#### Brief
Pictures excluded, output the lines of the data below between the one holding "Figure 10. XRD" and the one holding "Figure 1. Example", inclusive, exactly as they stand.

#### Available data
──────

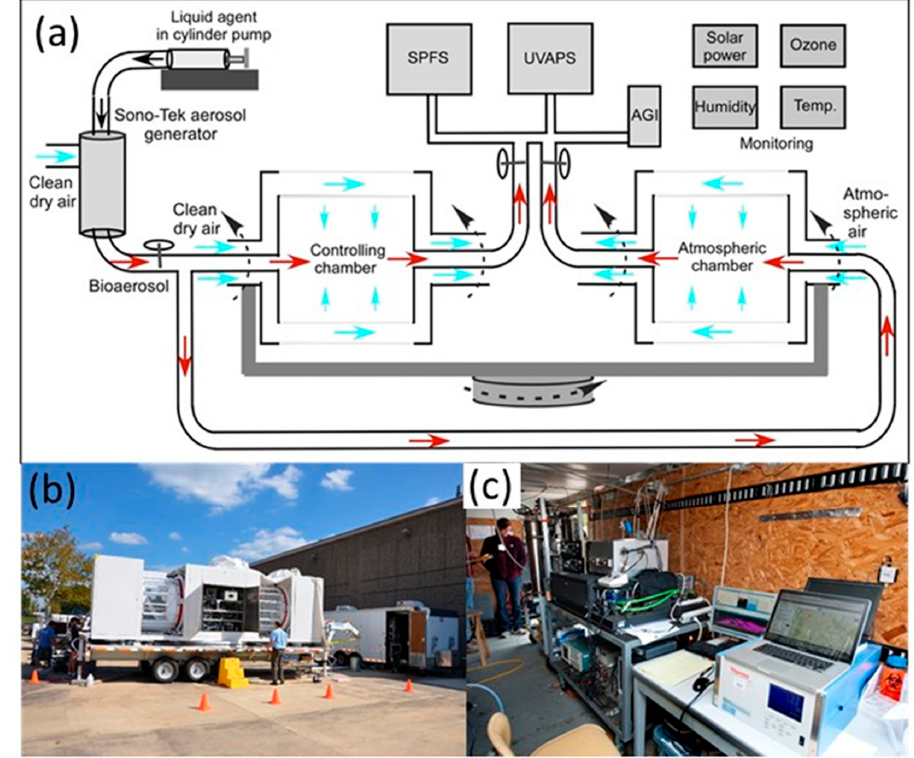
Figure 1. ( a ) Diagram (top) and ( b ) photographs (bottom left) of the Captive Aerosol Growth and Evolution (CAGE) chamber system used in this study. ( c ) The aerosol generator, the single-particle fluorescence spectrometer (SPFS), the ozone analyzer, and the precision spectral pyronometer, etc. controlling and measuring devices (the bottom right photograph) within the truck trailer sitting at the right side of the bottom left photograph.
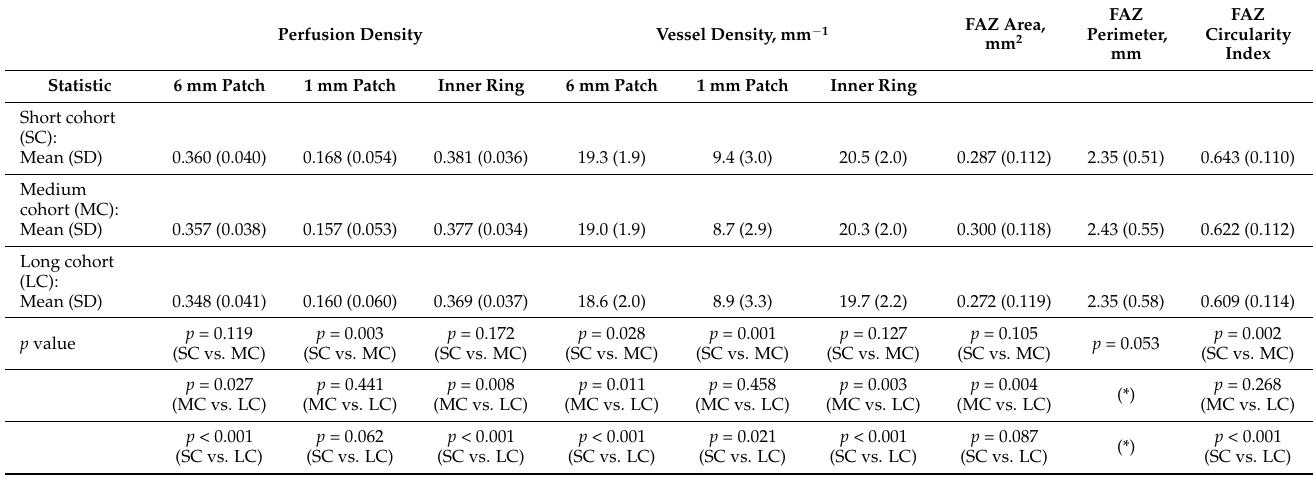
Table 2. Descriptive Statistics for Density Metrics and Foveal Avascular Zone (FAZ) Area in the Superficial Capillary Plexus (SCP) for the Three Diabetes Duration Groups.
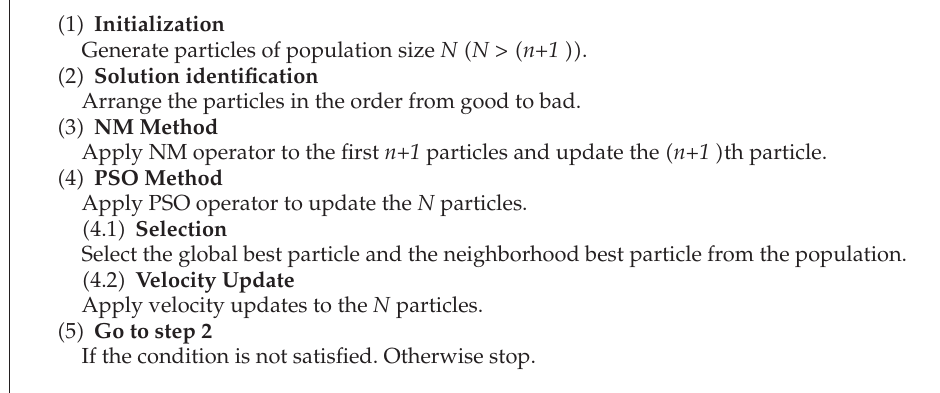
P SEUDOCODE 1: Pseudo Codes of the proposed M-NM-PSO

──────

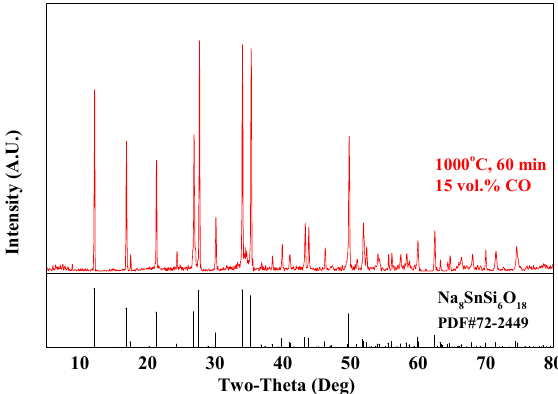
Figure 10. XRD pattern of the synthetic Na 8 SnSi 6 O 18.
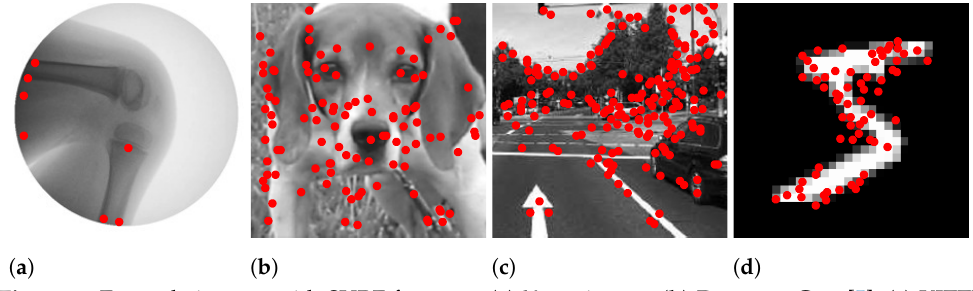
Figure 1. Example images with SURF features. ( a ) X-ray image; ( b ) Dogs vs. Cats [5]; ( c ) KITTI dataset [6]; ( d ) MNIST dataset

──────

#### Result of this task
Figure 10. XRD pattern of the synthetic Na 8 SnSi 6 O 18.
Figure 1. Example images with SURF features. ( a ) X-ray image; ( b ) Dogs vs. Cats [5]; ( c ) KITTI dataset [6]; ( d ) MNIST dataset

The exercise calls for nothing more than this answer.